What you will do
Please lay out the records from the line with "order: Diptera" up to and including the line with "family: Bethylidae" as a two-column CSV with the headers rank and name, one row per line, each field in quotation marks and any line breaks turned into spaces. Leave the pictures out.

* begin *

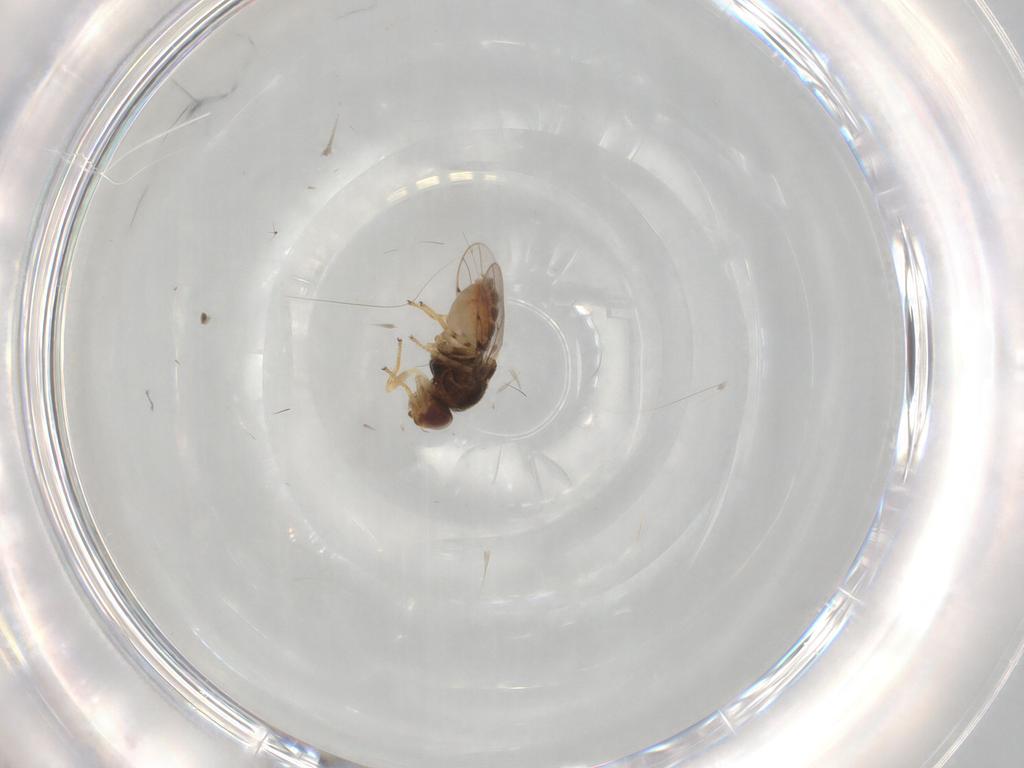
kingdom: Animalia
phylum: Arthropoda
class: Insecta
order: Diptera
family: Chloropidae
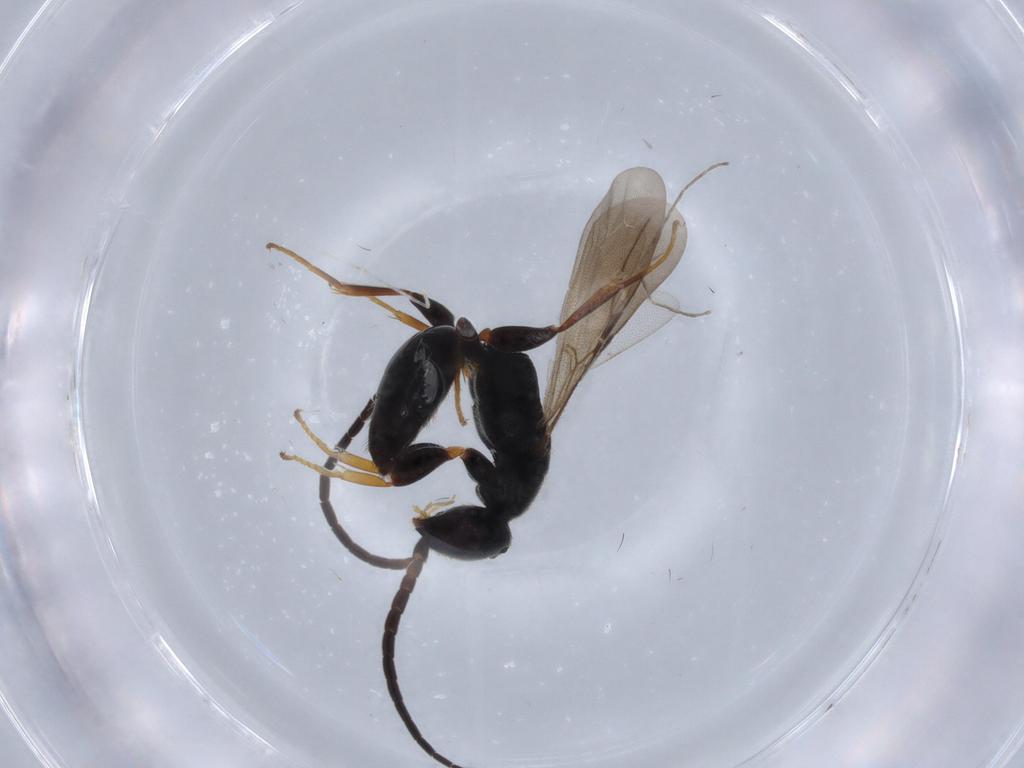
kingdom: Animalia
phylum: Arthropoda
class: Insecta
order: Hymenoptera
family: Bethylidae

* end *
* begin *

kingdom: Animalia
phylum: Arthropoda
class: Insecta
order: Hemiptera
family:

* end *

Exercise answer
rank,name
"order:","Diptera"
"family:","Chloropidae"
"kingdom:","Animalia"
"phylum:","Arthropoda"
"class:","Insecta"
"order:","Hymenoptera"
"family:","Bethylidae"